Here we demonstrate how to calculate the summary statistics used in the
ELFI tutorial (autocovariances) using R’s acf
function for the MA2
model.
import rpy2.robjects as robj
from rpy2.robjects import numpy2ri as np2ri
# Converts numpy arrays automatically
np2ri.activate()
Note
See this issue if you get a undefined symbol: PC error in the import after installing rpy2 and you are using Anaconda.
Let’s create a Python function that wraps the R commands (please see the documentation of rpy2 for details):
robj.r('''
# create a function `f`
f <- function(x, lag=1) {
ac = acf(x, plot=FALSE, type="covariance", lag.max=lag, demean=FALSE)
ac[['acf']][lag+1]
}
''')
f = robj.globalenv['f']
def autocovR(x, lag=1):
x = np.atleast_2d(x)
apply = robj.r['apply']
ans = apply(x, 1, f, lag=lag)
return np.atleast_1d(ans)
# Test it
autocovR(np.array([[1,2,3,4], [4,5,6,7]]), 1)
array([ 5., 23.])
Load a ready made MA2 model:
ma2 = elfi.examples.ma2.get_model(seed_obs=4)
elfi.draw(ma2)
Replace the summaries S1 and S2 with our R autocovariance function.
# Replace with R autocov
S1 = elfi.Summary(autocovR, ma2['MA2'], 1)
S2 = elfi.Summary(autocovR, ma2['MA2'], 2)
ma2['S1'].become(S1)
ma2['S2'].become(S2)
# Run the inference
rej = elfi.Rejection(ma2, 'd', batch_size=1000, seed=seed)
rej.sample(100)
Method: Rejection
Number of samples: 100
Number of simulations: 10000
Threshold: 0.111
Sample means: t1: 0.599, t2: 0.177
Interfacing with MATLAB
There are a number of options for running MATLAB (or Octave) scripts from within Python.

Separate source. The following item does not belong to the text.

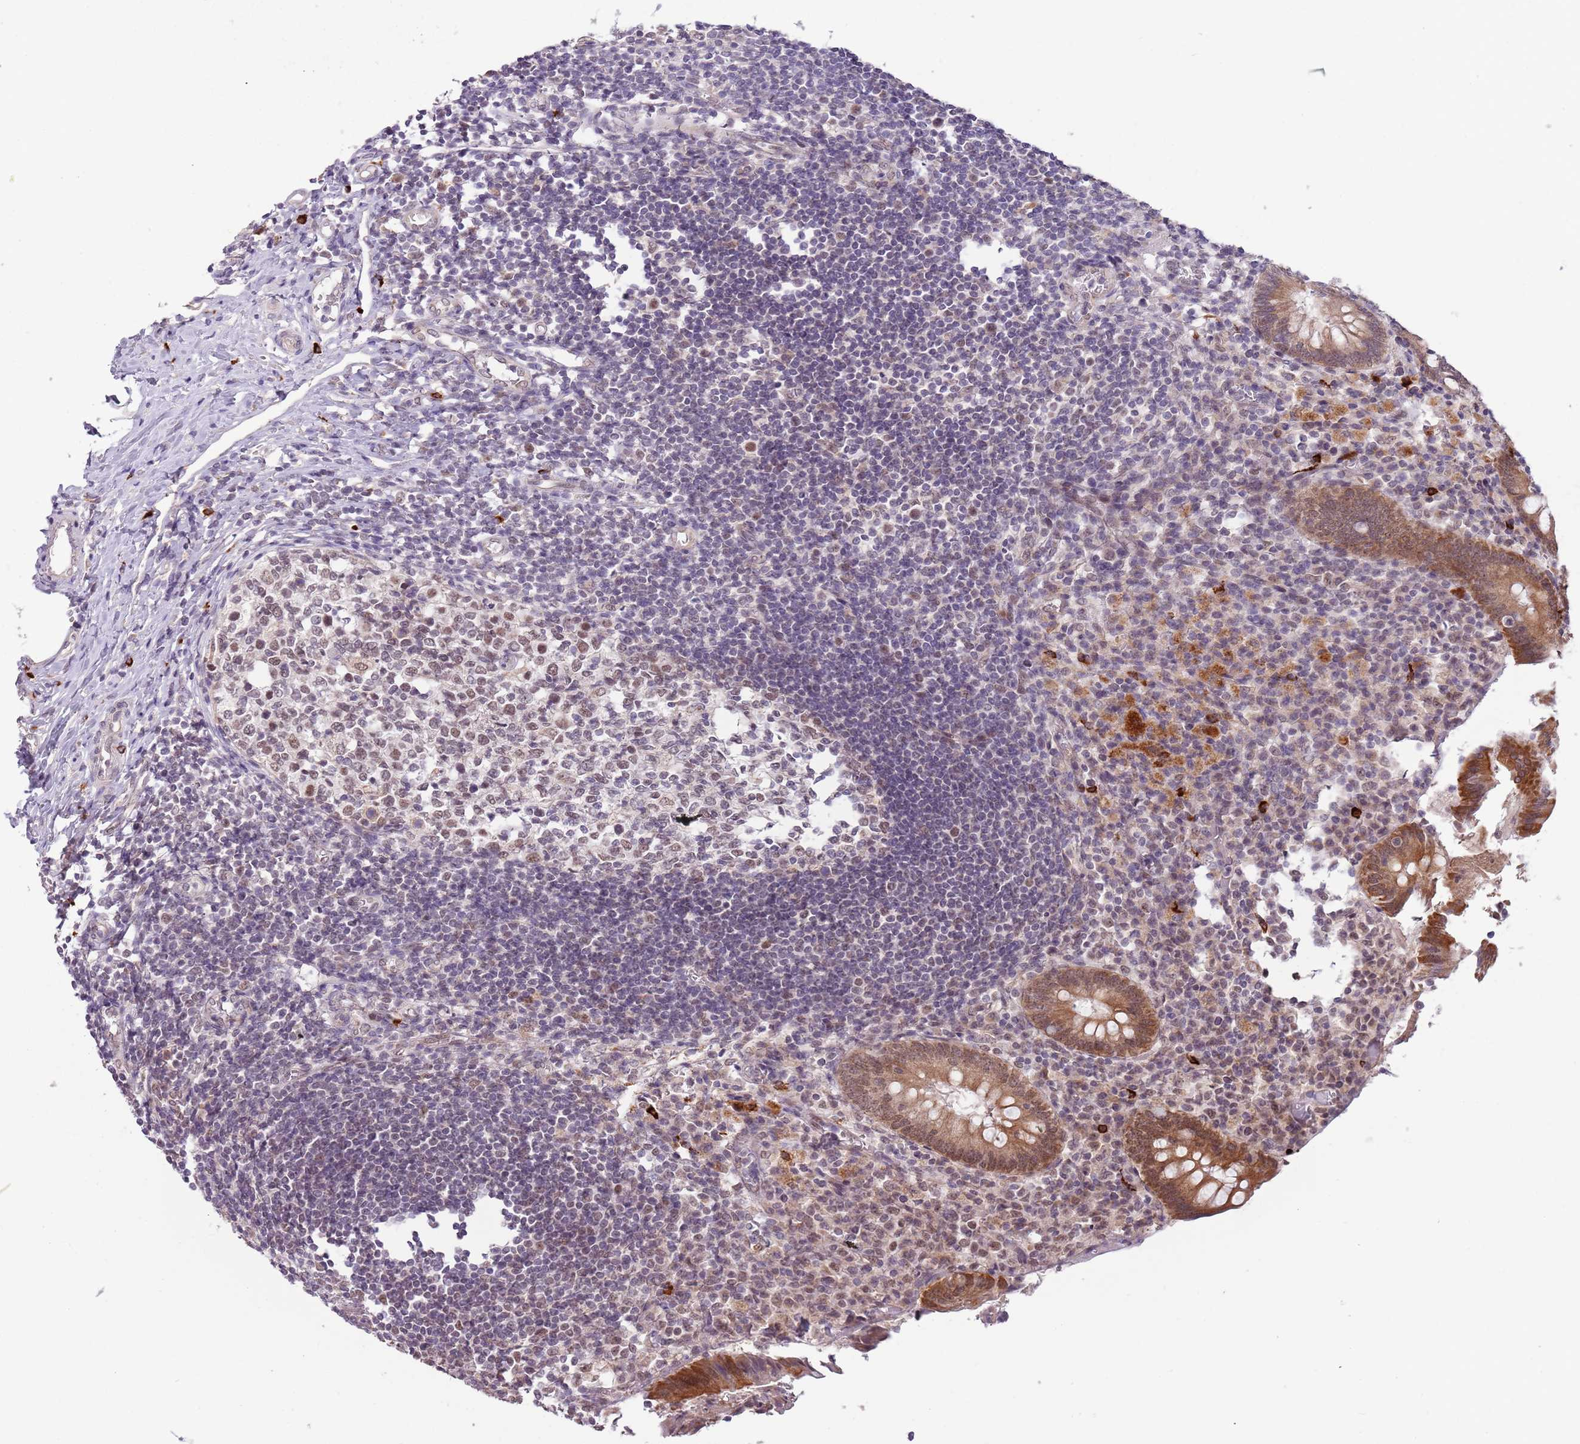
{"staining": {"intensity": "moderate", "quantity": ">75%", "location": "cytoplasmic/membranous,nuclear"}, "tissue": "appendix", "cell_type": "Glandular cells", "image_type": "normal", "snomed": [{"axis": "morphology", "description": "Normal tissue, NOS"}, {"axis": "topography", "description": "Appendix"}], "caption": "Moderate cytoplasmic/membranous,nuclear expression for a protein is present in about >75% of glandular cells of benign appendix using immunohistochemistry (IHC).", "gene": "FAM120AOS", "patient": {"sex": "female", "age": 17}}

Here, evaluating the distance is demonstrated with a MATLAB function using the official MATLAB Python cd API. (Tested with MATLAB 2016b.)
import matlab.engine
A MATLAB session needs to be started (and stopped) separately:
eng = matlab.engine.start_matlab() # takes a while...
Similarly as with R, we have to write a piece of code to interface between MATLAB and Python:
def euclidean_M(x, y):
# MATLAB array initialized with Python's list
ddM = matlab.double((x-y).tolist())
# euclidean distance
dM = eng.sqrt(eng.sum(eng.power(ddM, 2.0), 2))

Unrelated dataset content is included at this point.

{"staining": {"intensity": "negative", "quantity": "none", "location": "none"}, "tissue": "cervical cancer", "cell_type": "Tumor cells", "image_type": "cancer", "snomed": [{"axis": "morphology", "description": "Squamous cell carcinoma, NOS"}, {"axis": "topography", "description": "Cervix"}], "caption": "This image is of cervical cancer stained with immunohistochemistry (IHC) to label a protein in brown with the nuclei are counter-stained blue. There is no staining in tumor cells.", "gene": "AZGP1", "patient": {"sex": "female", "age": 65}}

# Convert back to numpy array
d = np.atleast_1d(dM).reshape(-1)
return d
# Test it
euclidean_M(np.array([[1,2,3], [6,7,8], [2,2,3]]), np.array([2,2,2]))
array([ 1.41421356, 8.77496439, 1. ])
Load a ready made MA2 model:
ma2M = elfi.examples.ma2.get_model(seed_obs=4)
elfi.draw(ma2M)
Replace the summaries S1 and S2 with our R autocovariance function.
# Replace with Matlab distance implementation
d = elfi.Distance(euclidean_M, ma2M['S1'], ma2M['S2'])
ma2M['d'].become(d)
# Run the inference
rej = elfi.Rejection(ma2M, 'd', batch_size=1000, seed=seed)
rej.sample(100)
Method: Rejection
Number of samples: 100
Number of simulations: 10000
Threshold: 0.113
Sample means: t1: 0.602, t2: 0.178
Finally, don’t forget to quit the MATLAB session:
eng.quit()
Verdict
We showed here a few examples of how to incorporate non Python operations to ELFI models. There are multiple other ways to achieve the same results and even make the wrapping more efficient.
Wrapping often introduces some overhead to the evaluation of the generative model. In many cases however this is not an issue since the operations are usually expensive by themselves making the added overhead insignificant.
References
[1] Jarno Lintusaari, Michael U. Gutmann, Ritabrata Dutta, Samuel Kaski, Jukka Corander; Fundamentals and Recent Developments in Approximate Bayesian Computation. Syst Biol 2017; 66 (1): e66-e82. doi: 10.1093/sysbio/syw077
[2] Tanaka, Mark M., et al. “Using approximate Bayesian computation to estimate tuberculosis transmission parameters from genotype data.” Genetics 173.3 (2006): 1511-1520.